Oh, my. I don't think it gets any worse than what you are describing; you can't even "name names" while you are involved in the "negotiations". I have been very lucky when it comes to contractors and have never had something like this happen. We had a room added to our house by an A rated AL contractor and they did a fantastic job: even though they came across several unexpected problems, which had to have eaten into their profits, the contract was honored without issue. Note: this was before I became an Angie's List employee! [:D]

My mother, on the other hand, who is dealing with contractors in South Florida (Angie's List has only recently arrived to the area), sees this sort of thing all the time. The problems have only gotten worse since last year's hurricanes came through and there doesn't seem to be any solution.

Most people don't know how to fight this sort of scam and I'm very interested in hearing from others about creative ways of solving this type of problem. In the meantime, keep us posted on the progress you are making.

Answered 9 years ago by MichaelL


Thanks Michael, We've done two projects before and have never encountered anything like this. So far we've hired several independant experts to categorize, document and do a financial accounting with photos of all the mistakes (I didn't even mention this part...they've made a total mess of my house and tried to pass it off as able to pass inspection). We also have email documentation of all their shenanigans and we're having an inspector from the city out to document (can't argue with those guys). But I, too would love to hear any other ideas people have to deal with this sort of thing, AND get my house built without any more delay. We do have someone reputable who's taken over.

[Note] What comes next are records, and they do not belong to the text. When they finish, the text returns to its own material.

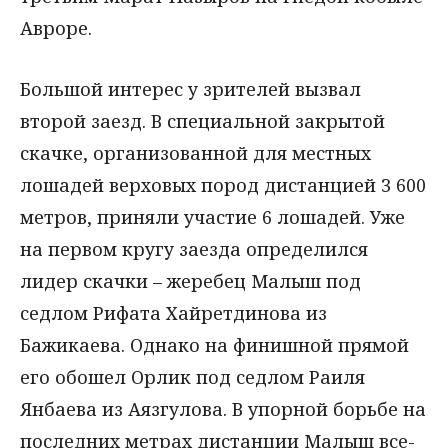
Авроре.
Большой интерес у зрителей вызвал
второй заезд. В специальной закрытой
скачке, организованной для местных
лошадей верховых пород дистанцией 3 600
метров, приняли участие 6 лошадей. Уже
на первом кругу заезда определился
лидер скачки – жеребец Малыш под
седлом Рифата Хайретдинова из
Бажикаева. Однако на финишной прямой
его обошел Орлик под седлом Раиля
Янбаева из Аязгулова. В упорной борьбе на
последних метрах дистанции Малыш все-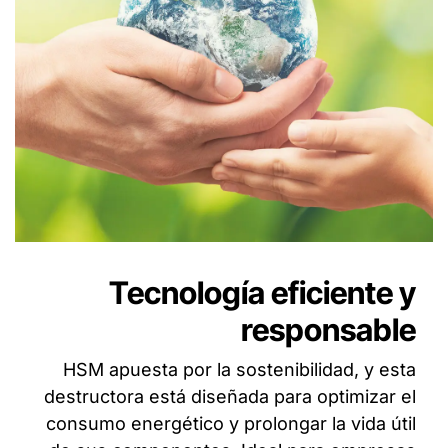
Tecnología eficiente y
responsable
HSM apuesta por la sostenibilidad, y esta
destructora está diseñada para optimizar el
consumo energético y prolongar la vida útil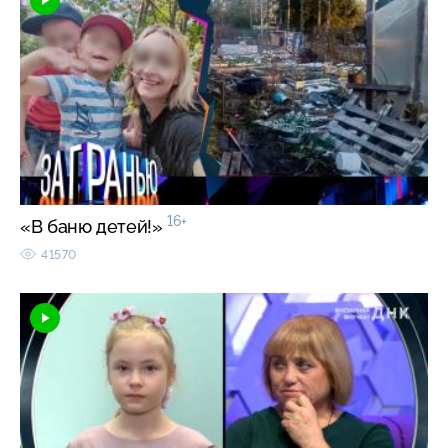
16+
«В баню детей!»
41570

Answered 9 years ago by kidwest


Do a Google for an Attorney who is top dog in this area. <Quenda Behler Story> She posts monthly articles in the JLC ( Journal of Light Construction )

Answered 9 years ago by aceinspector


Got one...thanks. It looks as if we have so many breaches of contract and instances of fraud that these guys are going down. They're still threatening us with leins, etc. but I'm pretty sure he doesn't want the documents I have to see the light of a jury....and if he does, it would almost be a welcome, vindicating experience!